Problem — Reproduce every line below verbatim, omitting the pictures from your output.

[Chart-based quiz lines]

+---+

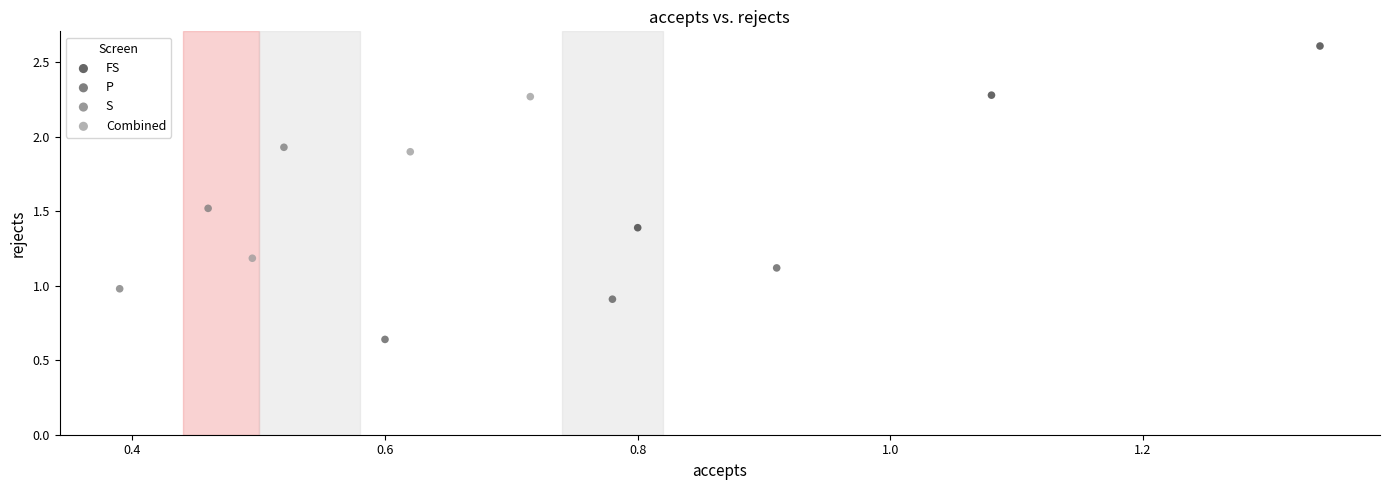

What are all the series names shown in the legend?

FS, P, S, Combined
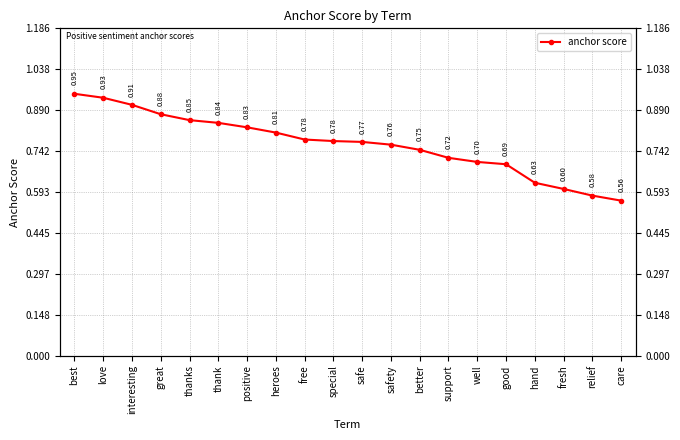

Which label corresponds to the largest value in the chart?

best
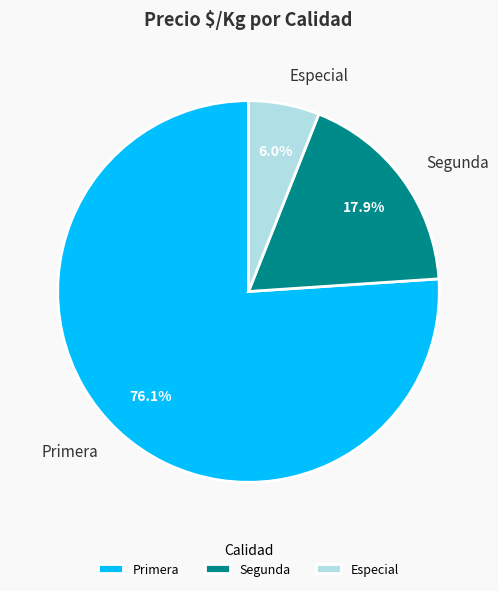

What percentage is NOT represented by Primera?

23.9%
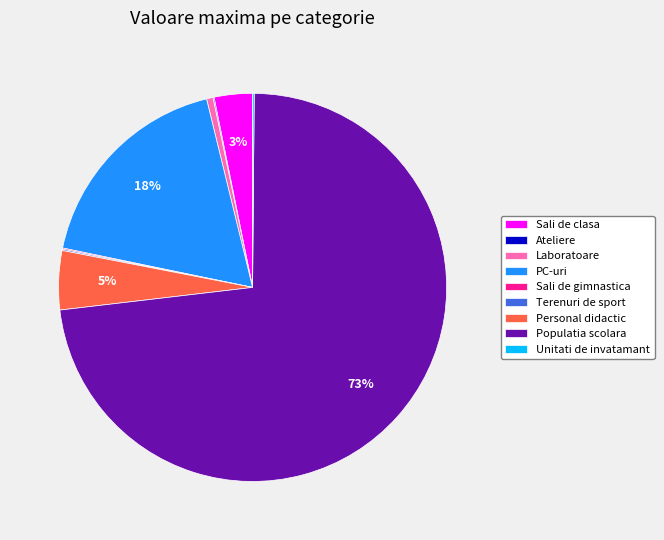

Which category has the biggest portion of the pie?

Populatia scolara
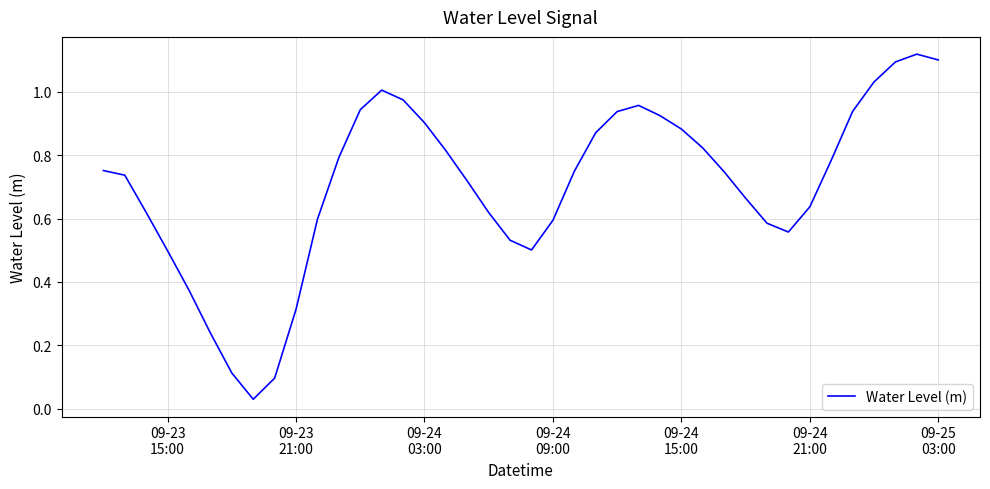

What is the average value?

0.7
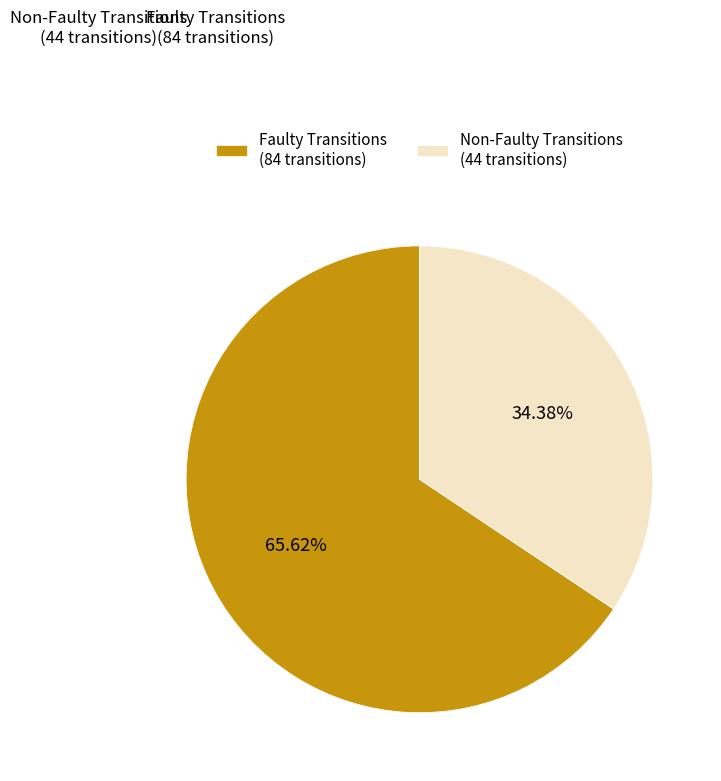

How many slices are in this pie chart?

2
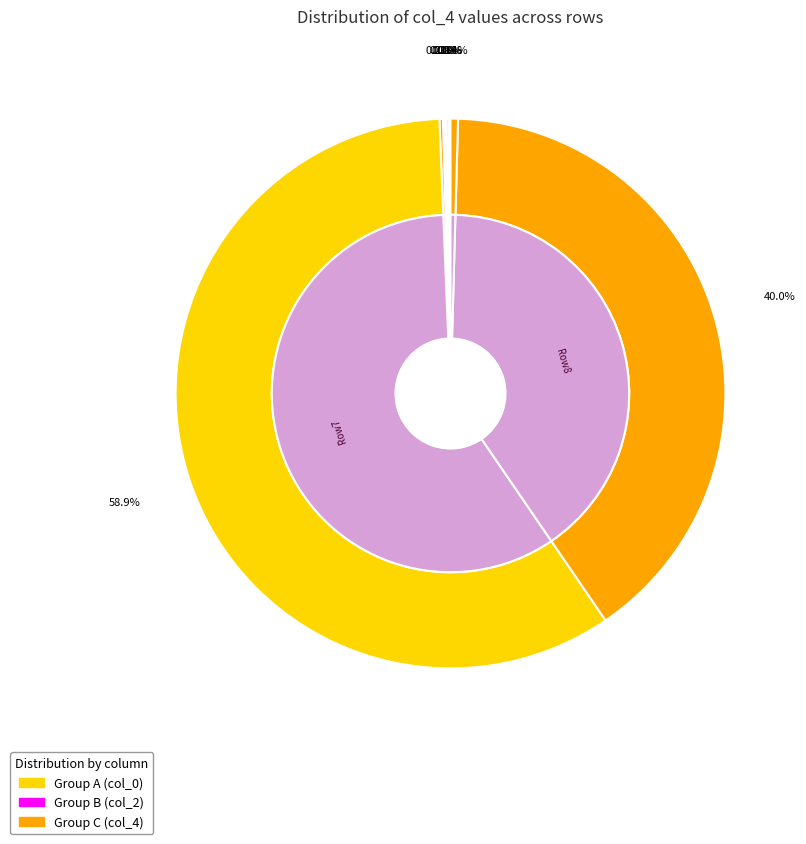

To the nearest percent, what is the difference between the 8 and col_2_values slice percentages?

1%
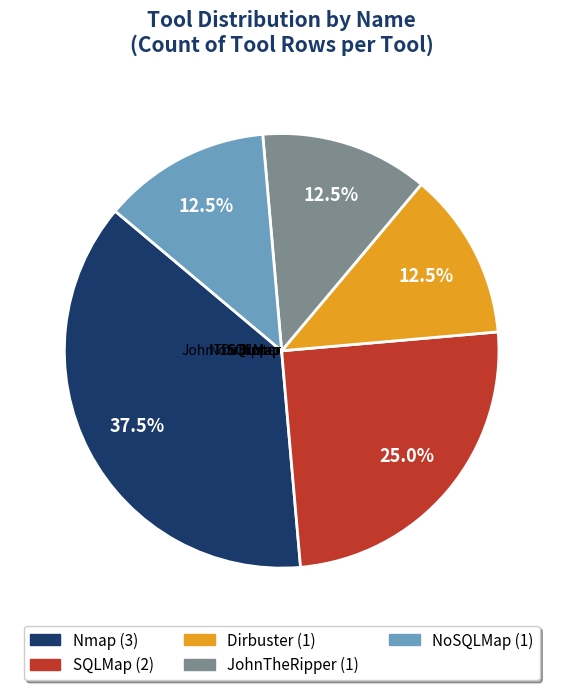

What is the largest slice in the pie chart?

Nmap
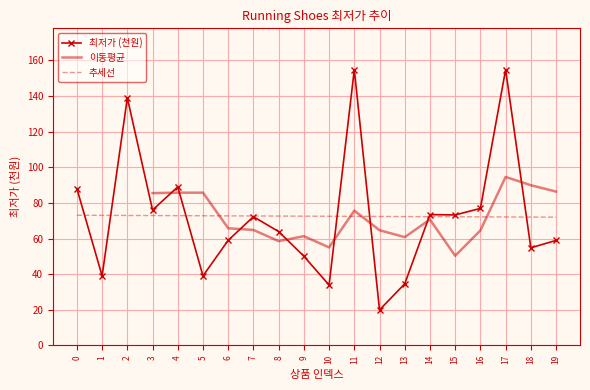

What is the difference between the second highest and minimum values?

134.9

+---+

Result —
What are all the series names shown in the legend?

FS, P, S, Combined

Which label corresponds to the largest value in the chart?

best

What percentage is NOT represented by Primera?

23.9%

Which category has the biggest portion of the pie?

Populatia scolara

What is the average value?

0.7

How many slices are in this pie chart?

2

To the nearest percent, what is the difference between the 8 and col_2_values slice percentages?

1%

What is the largest slice in the pie chart?

Nmap

What is the difference between the second highest and minimum values?

134.9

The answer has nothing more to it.